Interview: Ken Loach

JIM ROSS speaks to legendary director Ken Loach about his new feature and the politics of film.

Arts Picturehouse interview jim ross ken loach paul brannigan paul laverty Scotland the angels' share the hurt locker the king's speech whisky

Ken Loach is legend of modern British film making; a former Palmes D’Or winner still going strong in his seventies.

Famous as much for his left-wing politics as his bleak, but often uplifting and poignant, films, Loach has made more than his share of great ones since 1969’s Kes. For a man with such forthright views and a big name in British film, it is surprising he slips into the foyer of the Arts Picturehouse almost unnoticed. Shuffling around with a laptop case, it is only after staff track him down he is ushered to the mezzanine to speak to me.

He’s here to present a Q&A for his latest feature, The Angels’ Share – a tale of young Scottish down-and-outs, who plan a whisky heist to set them up for a better future. It seems a timely story in the age of austerity: showing young people have some value in society, despite trying situations. This is clearly important to Loach:

“There’s a million unemployed young people now, probably over that, and that’s not in education, not in training – just unemployed. And that means we are effectively writing them off. What work they will get is casual work, agency work, like we just with these kids at the Jubilee. Now they’re being told they have to work for no money.”

Loach is referring to the story of dozens of jobseekers and apprentices being bussed in to steward the Jubilee flotilla. Without pay and having to sleep under bridges, he describes this as, “extraordinary, I don’t think they even had that in the 1930s. They’re not political in the sense that they are members of organisations but they know that they’re being ripped off.”

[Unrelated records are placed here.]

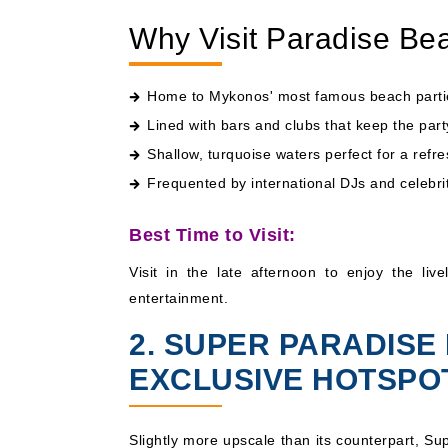
Why Visit Paradise Be
Home to Mykonos' most famous beach parti
Lined with bars and clubs that keep the part
Shallow, turquoise waters perfect for a refr
Frequented by international DJs and celebri
Best Time to Visit:
Visit in the late afternoon to enjoy the li
entertainment.
2. SUPER PARADISE
EXCLUSIVE HOTSPO
Slightly more upscale than its counterpart, S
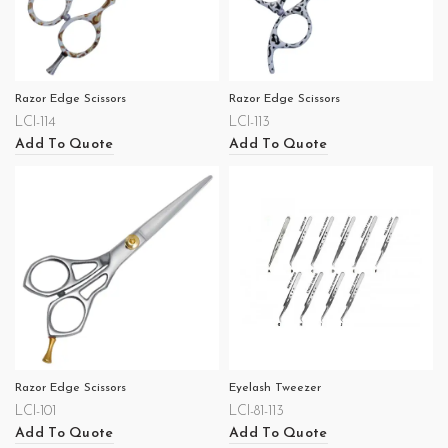
Razor Edge Scissors
Razor Edge Scissors
LCI-114
LCI-113
Add To Quote
Add To Quote
Razor Edge Scissors
Eyelash Tweezer
LCI-101
LCI-81-113
Add To Quote
Add To Quote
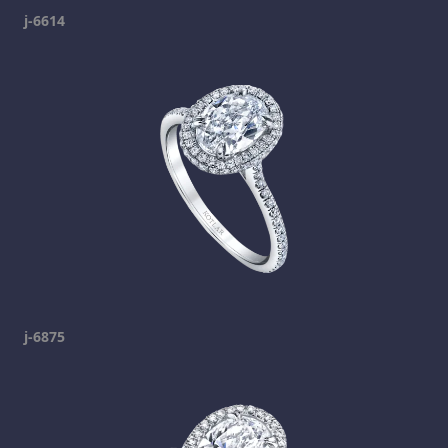
j-6614
j-6875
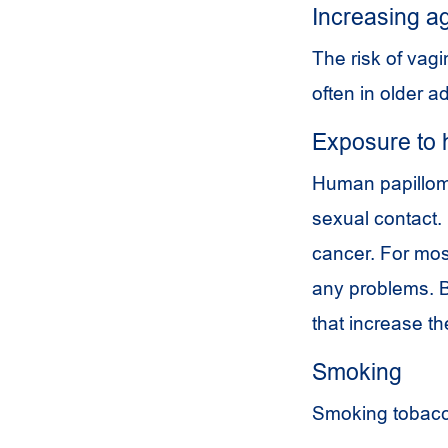
Increasing a
The risk of vag
often in older ad
Exposure to 
Human papilloma
sexual contact.
cancer. For mo
any problems. 
that increase th
Smoking
Smoking tobacco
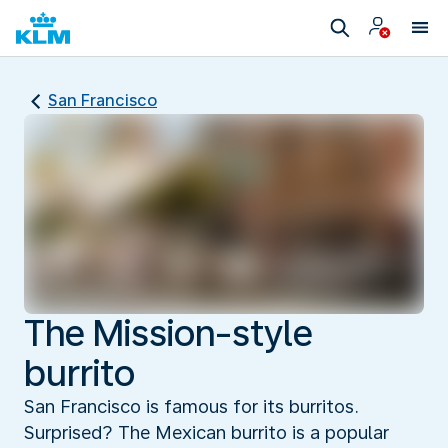
San Francisco
The Mission-style
burrito
San Francisco is famous for its burritos.
Surprised? The Mexican burrito is a popular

httpvh://www.youtube.com/watch?v=NcQIvmR21VU

Trailer for The Angels’ Share

The Angels’ Share is a rather uplifting film by the time the end credits roll, and undoubtedly one of Loach’s lighter films in its second half. However, this is not a key part of the message. He and screewriter Paul Laverty simply wished to convey it was “unpredictable, really. The obvious thing to do is take characters like this and make a tragedy of it. We just thought you can tell the story about their situation and still make people smile.”

Now relaxed, and no longer perched uncomfortably on a sofa arm, Loach inquires about my own accent – spotting a different Scottish accent to those portrayed in his film. Showing a genuine interest in my own background, it is easy to see how he manages to put the many first time actors he has worked with, like Paul Brannigan (the lead in The Angels’ Share), at ease. However, once the conversation moves into the realm of the politics of film making, Loach becomes more forthright – albeit maintaining his quiet and unassuming demeanour.

Throughout his career Loach’s work has been described, lazily in my view, as ‘political’ and that of a ‘social realist’ – the latter being a tag he predictably rejects. “I’d like to annihilate that term, along with ‘gritty’. I’d happily never see them again. I think it just becomes a substitute for thinking – a pigeonhole.”

Although he doesn’t deny his work is political, what gets Loach talking passionately is the way other films are considered apolitical when he views them as anything but: “[‘Political’] is a lazy euphemism for left wing because all the films about posh people with no visible means of support are apparently not. Like The King’s Speech, which I think is a pretty right-wing film – it endorses the idea of monarchy and gives itself a cheer when he manages to string two words together.”

Loach emphasises that “to have a healthy cinema is to have a challenging cinema”, before making note also of 2010 Best Picture winner The Hurt Locker. “I mean, the Oscar was dedicated to the American military. Never mind all the illegal wars, the million people illegally killed in Iraq – let’s dedicate it to the American military. That identifies the starting point for the film.”

A meticulous director, Loach leaves briefly to scurry around the projection rooms and lurk at the back of the screening – worried that the sounds levels for his film are set too low, and The Angels’ Share will have “no presence”. This stems from comparison to American films such as Prometheus, showing in another screen, which are “terribly loud”.

Loach may be a political animal, but first and foremost he is a film maker, and a damn fine one at that.